Published: Tuesday, 28 Feb 2017
Author: Katie Deska
Department: Global Center for Food Systems Innovation
Proteins are known as the body's building blocks, but for many people in Kenya, protein sources are too expensive, leading to nutrient-poor diets linked to diseases and cognitive development problems. To improve availability of protein-rich food, researchers John Nduko and Anthony King'ori, of Egerton University, turned to wild-caught protein, namely grasshoppers and locusts.
Collected in Kenya's Nakuru and Baringo counties, the research team launched the project by foraging about 50 insects, mostly locust, in 2016. "It was difficult to find them," said Nduko. "Climate change has had an effect, and this made us expand the geographical areas to find the most abundant insects."
Kept in small cages, the bugs continue to multiply while researchers work to establish the best incubator conditions for reproduction and hatching. "In one month we'll have a huge number. After we have lots of insects, we'll freeze dry them and they'll be ground into a powder."

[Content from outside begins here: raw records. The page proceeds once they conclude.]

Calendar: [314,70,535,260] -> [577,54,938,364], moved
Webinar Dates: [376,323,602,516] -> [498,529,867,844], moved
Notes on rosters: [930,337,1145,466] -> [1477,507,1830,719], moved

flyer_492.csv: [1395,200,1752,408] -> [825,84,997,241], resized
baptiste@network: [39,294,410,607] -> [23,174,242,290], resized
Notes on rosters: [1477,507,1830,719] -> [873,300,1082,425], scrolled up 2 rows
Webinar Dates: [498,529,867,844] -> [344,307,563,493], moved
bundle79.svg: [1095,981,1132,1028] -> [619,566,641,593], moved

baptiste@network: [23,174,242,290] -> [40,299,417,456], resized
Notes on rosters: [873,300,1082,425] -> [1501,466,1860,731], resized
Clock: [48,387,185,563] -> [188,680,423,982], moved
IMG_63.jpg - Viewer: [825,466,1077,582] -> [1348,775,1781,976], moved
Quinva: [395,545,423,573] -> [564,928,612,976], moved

Funded through a start-up grant from the Global Center for Food Systems Innovation, Nduko and King'ori partnered to develop a toolkit that would make insect rearing and processing available to smallholder farmers, providing a cheap and low-risk method of generating more protein for human consumption and animal feed. Once dried and ground, the insect powder can be fed to babies in sorghum or millet porridge, and can be fed to fatten up chickens, rabbits and other non-ruminant animals.

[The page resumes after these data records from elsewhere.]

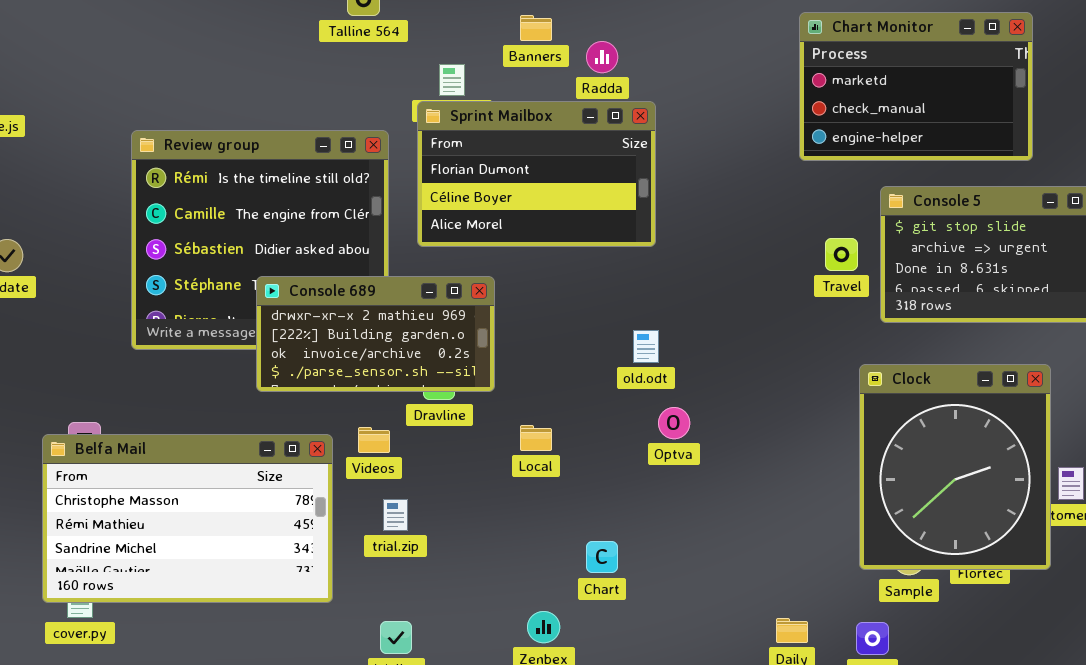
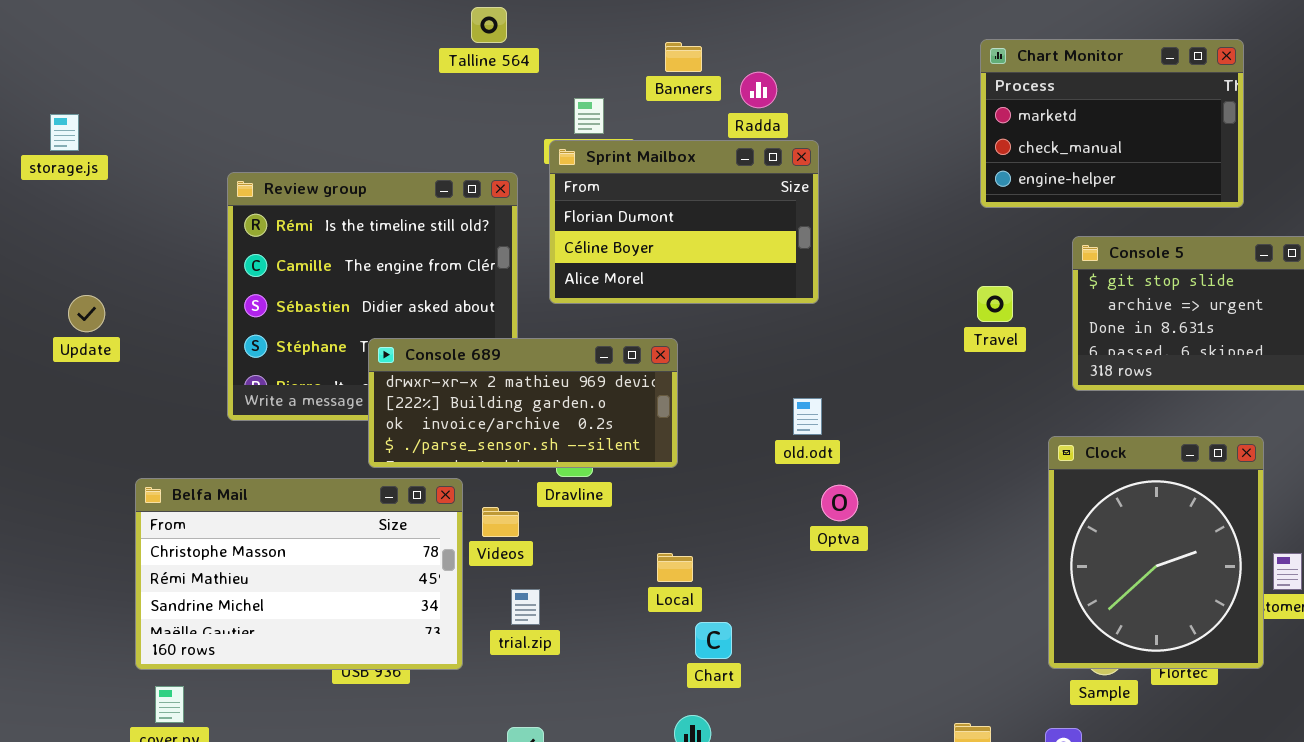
Travel: [825,238,858,271] -> [977,286,1013,322], moved
Console 689: [256,276,495,392] -> [368,338,678,468], resized
Local: [520,425,552,451] -> [657,553,693,582], moved
Belfa Mail: [42,434,333,603] -> [135,478,463,670], moved
Chart: [586,541,618,573] -> [695,622,732,659], moved

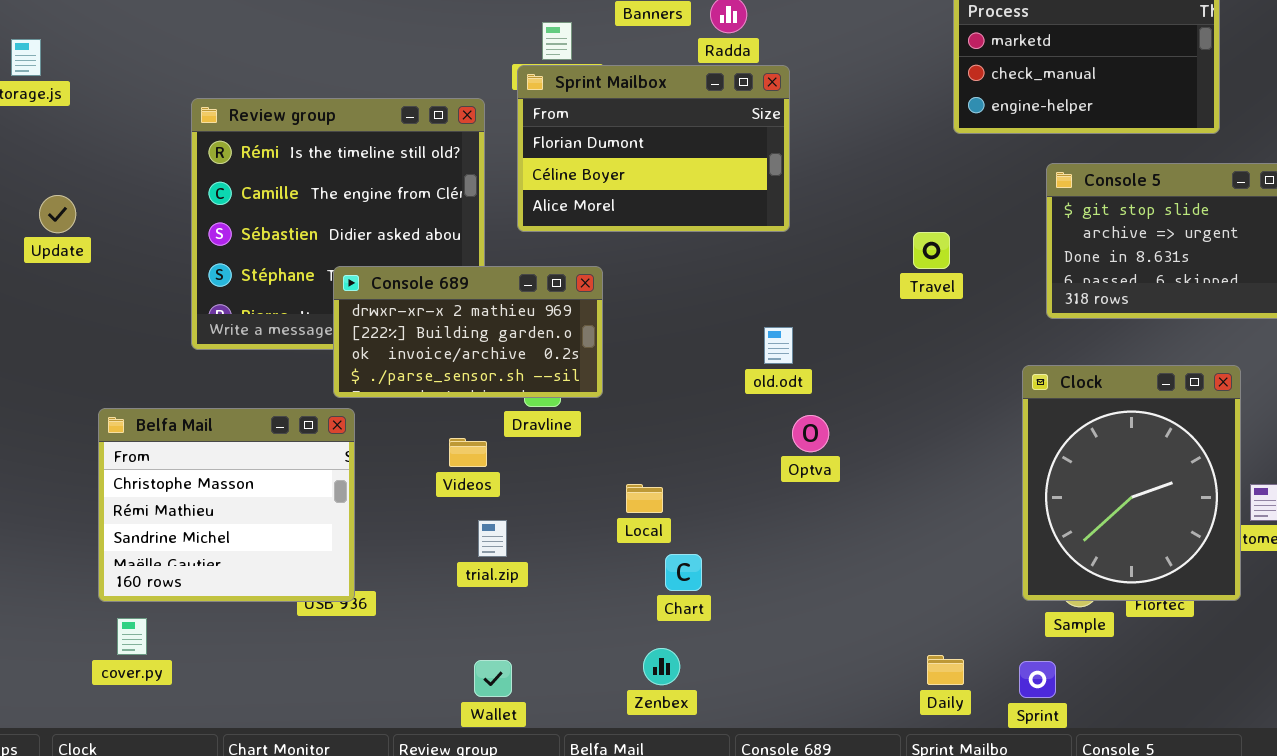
Travel: [977,286,1013,322] -> [913,232,950,269], moved
Update: [68,295,105,332] -> [39,195,76,233], moved
Console 689: [368,338,678,468] -> [333,266,603,398], resized
Belfa Mail: [135,478,463,670] -> [98,408,355,602], resized

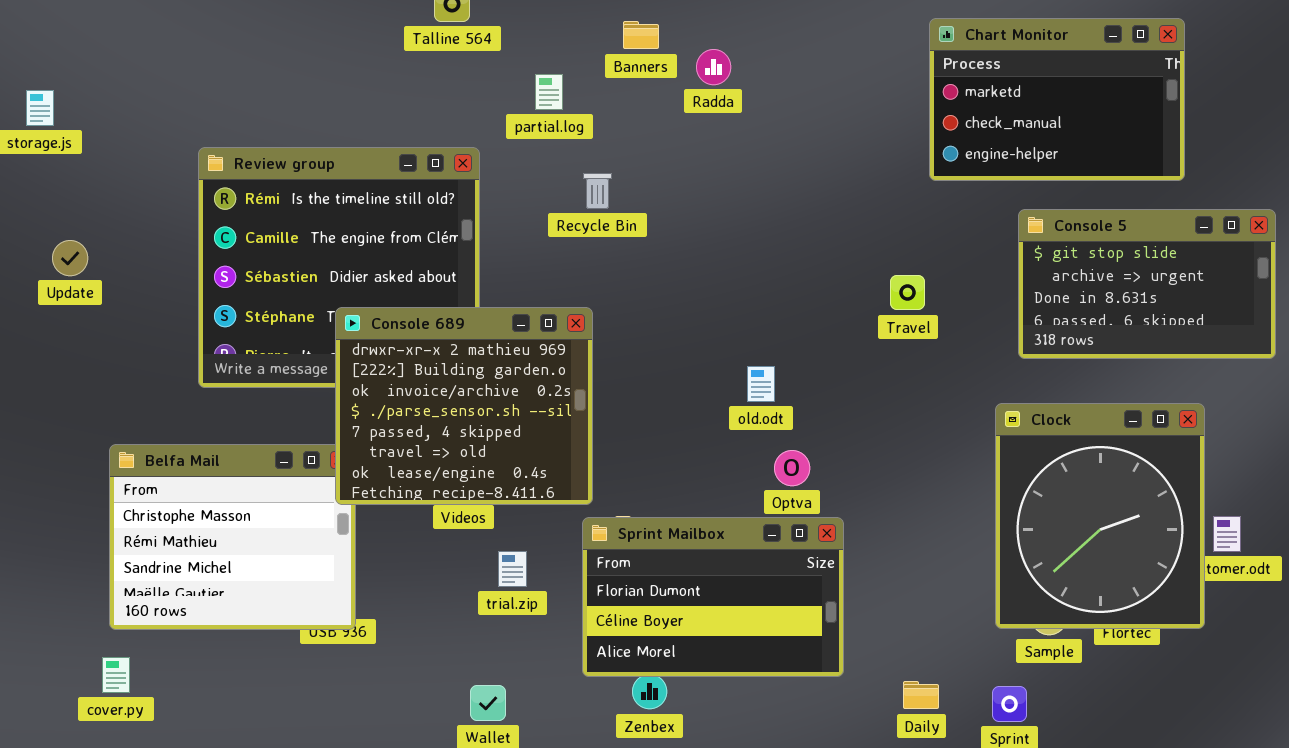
Sprint Mailbox: [517,65,790,232] -> [582,517,844,677], moved
Console 689: [333,266,603,398] -> [335,307,593,505], resized
trial.zip: [478,520,507,557] -> [498,551,527,587], moved
cover.py: [117,618,147,655] -> [102,657,130,693], moved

When used as animal feed, locust and grasshoppers can save farmers money, and offer a much-needed alternative to traditional feed sources.
"With increased population, and increases in living standards, the demand for protein-rich foods is increasing, and this in turn increases demand for animal feeds, which have serious environmental effect. A lot of animal feeds are sourced from fish, and because of climate change, some fish from the wild are becoming extinct. Dairy and beef cattle are becoming a challenge because the amount of available land is shrinking, and most small-scale farmers cannot do that," said Nduko. "The small-scale farmer can rear non-ruminant animals, such as poultry, however, the cost of feed hinders productivity and this keeps most farmers under the cycle of this poverty. 70 percent of the production cost for chicken is just to feed them. But, if you use insects that eat grass, it's cheap and requires only a small space."
By facilitating the rearing and processing of grasshopper and locust for food products, Nduko said, "We foresee a situation to provide inexpensive food and feed, to contribute to the end of malnutrition, and contribute to food security in Kenya and Africa. The market is there."
With the pilot in full swing and small scale production underway, researchers are focused on scaling up the model, and collaborating with industry leaders. In a stakeholders meeting next month, Nduko and King'ori will discuss the project with representatives from the baby food and chicken feed industries.
"Despite challenges, we are moving well so far. The number of people who expect our project to develop into an inexpensive method of obtaining proteins is overwhelming, at the same time encouraging," said Nduko.
Michigan State University's Global Center for Food Systems Innovation addresses critical pressures on the world's food supply by creating, testing and enabling the scaling of solutions. GCFSI takes a multidisciplinary approach that encompasses the entire food system and considers major environmental, economic and social trends, as well as workforce development needs that will impact future food security. Launched in 2012, GCFSI is one of eight development labs established through the Higher Education Solutions Network of the United States Agency for International Development.